Activity:
In full and unchanged, set down the entries that follow, with no images.

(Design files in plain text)
----------------

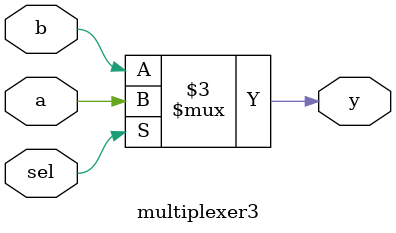
<source format=v>
module multiplexer1 (
    a,b,sel,
    y
);

input       a, b, sel;
output      y;

assign y= sel ? a : b;
    
endmodule

module multiplexer2 (
    a,b,sel,
    y
);

input       a, b, sel;
output      y;

assign y= (a&sel) | (b&~sel);
    
endmodule

module multiplexer3 (
    a,b,sel,
    y
);

input       a, b, sel;
output reg  y;

always @(a, b, sel) begin
    if(sel) y=a;
    else y=b;
end
    
endmodule
</source>
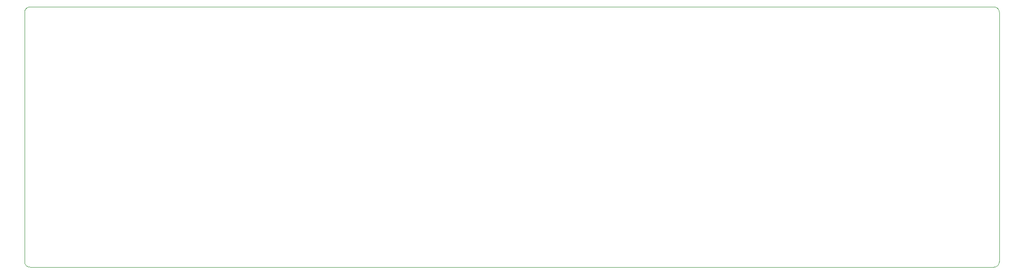
<source format=gm1>
G04 #@! TF.GenerationSoftware,KiCad,Pcbnew,6.0.7-1.fc36*
G04 #@! TF.CreationDate,2023-03-25T12:13:33+11:00*
G04 #@! TF.ProjectId,MOOD-Motherboard-r0.1.1,4d4f4f44-2d4d-46f7-9468-6572626f6172,rev?*
G04 #@! TF.SameCoordinates,Original*
G04 #@! TF.FileFunction,Profile,NP*
%FSLAX46Y46*%
G04 Gerber Fmt 4.6, Leading zero omitted, Abs format (unit mm)*
G04 Created by KiCad (PCBNEW 6.0.7-1.fc36) date 2023-03-25 12:13:33*
%MOMM*%
%LPD*%
G01*
G04 APERTURE LIST*
G04 #@! TA.AperFunction,Profile*
%ADD10C,0.100000*%
G04 #@! TD*
G04 APERTURE END LIST*
D10*
X82000000Y-26000000D02*
G75*
G03*
X81000000Y-27000000I0J-1000000D01*
G01*
X81000000Y-73500000D02*
G75*
G03*
X82000000Y-74500000I1000000J0D01*
G01*
X261000000Y-26000000D02*
X82000000Y-26000000D01*
X82000000Y-74500000D02*
X261000000Y-74500000D01*
X262000000Y-27000000D02*
G75*
G03*
X261000000Y-26000000I-1000000J0D01*
G01*
X262000000Y-73500000D02*
X262000000Y-27000000D01*
X261000000Y-74500000D02*
G75*
G03*
X262000000Y-73500000I0J1000000D01*
G01*
X81000000Y-27000000D02*
X81000000Y-73500000D01*
M02*

</source>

----------------

Output of the exercise:
<source format=v>
module multiplexer1 (
    a,b,sel,
    y
);

input       a, b, sel;
output      y;

assign y= sel ? a : b;
    
endmodule

module multiplexer2 (
    a,b,sel,
    y
);

input       a, b, sel;
output      y;

assign y= (a&sel) | (b&~sel);
    
endmodule

module multiplexer3 (
    a,b,sel,
    y
);

input       a, b, sel;
output reg  y;

always @(a, b, sel) begin
    if(sel) y=a;
    else y=b;
end
    
endmodule
</source>
<source format=gm1>
G04 #@! TF.GenerationSoftware,KiCad,Pcbnew,6.0.7-1.fc36*
G04 #@! TF.CreationDate,2023-03-25T12:13:33+11:00*
G04 #@! TF.ProjectId,MOOD-Motherboard-r0.1.1,4d4f4f44-2d4d-46f7-9468-6572626f6172,rev?*
G04 #@! TF.SameCoordinates,Original*
G04 #@! TF.FileFunction,Profile,NP*
%FSLAX46Y46*%
G04 Gerber Fmt 4.6, Leading zero omitted, Abs format (unit mm)*
G04 Created by KiCad (PCBNEW 6.0.7-1.fc36) date 2023-03-25 12:13:33*
%MOMM*%
%LPD*%
G01*
G04 APERTURE LIST*
G04 #@! TA.AperFunction,Profile*
%ADD10C,0.100000*%
G04 #@! TD*
G04 APERTURE END LIST*
D10*
X82000000Y-26000000D02*
G75*
G03*
X81000000Y-27000000I0J-1000000D01*
G01*
X81000000Y-73500000D02*
G75*
G03*
X82000000Y-74500000I1000000J0D01*
G01*
X261000000Y-26000000D02*
X82000000Y-26000000D01*
X82000000Y-74500000D02*
X261000000Y-74500000D01*
X262000000Y-27000000D02*
G75*
G03*
X261000000Y-26000000I-1000000J0D01*
G01*
X262000000Y-73500000D02*
X262000000Y-27000000D01*
X261000000Y-74500000D02*
G75*
G03*
X262000000Y-73500000I0J1000000D01*
G01*
X81000000Y-27000000D02*
X81000000Y-73500000D01*
M02*

</source>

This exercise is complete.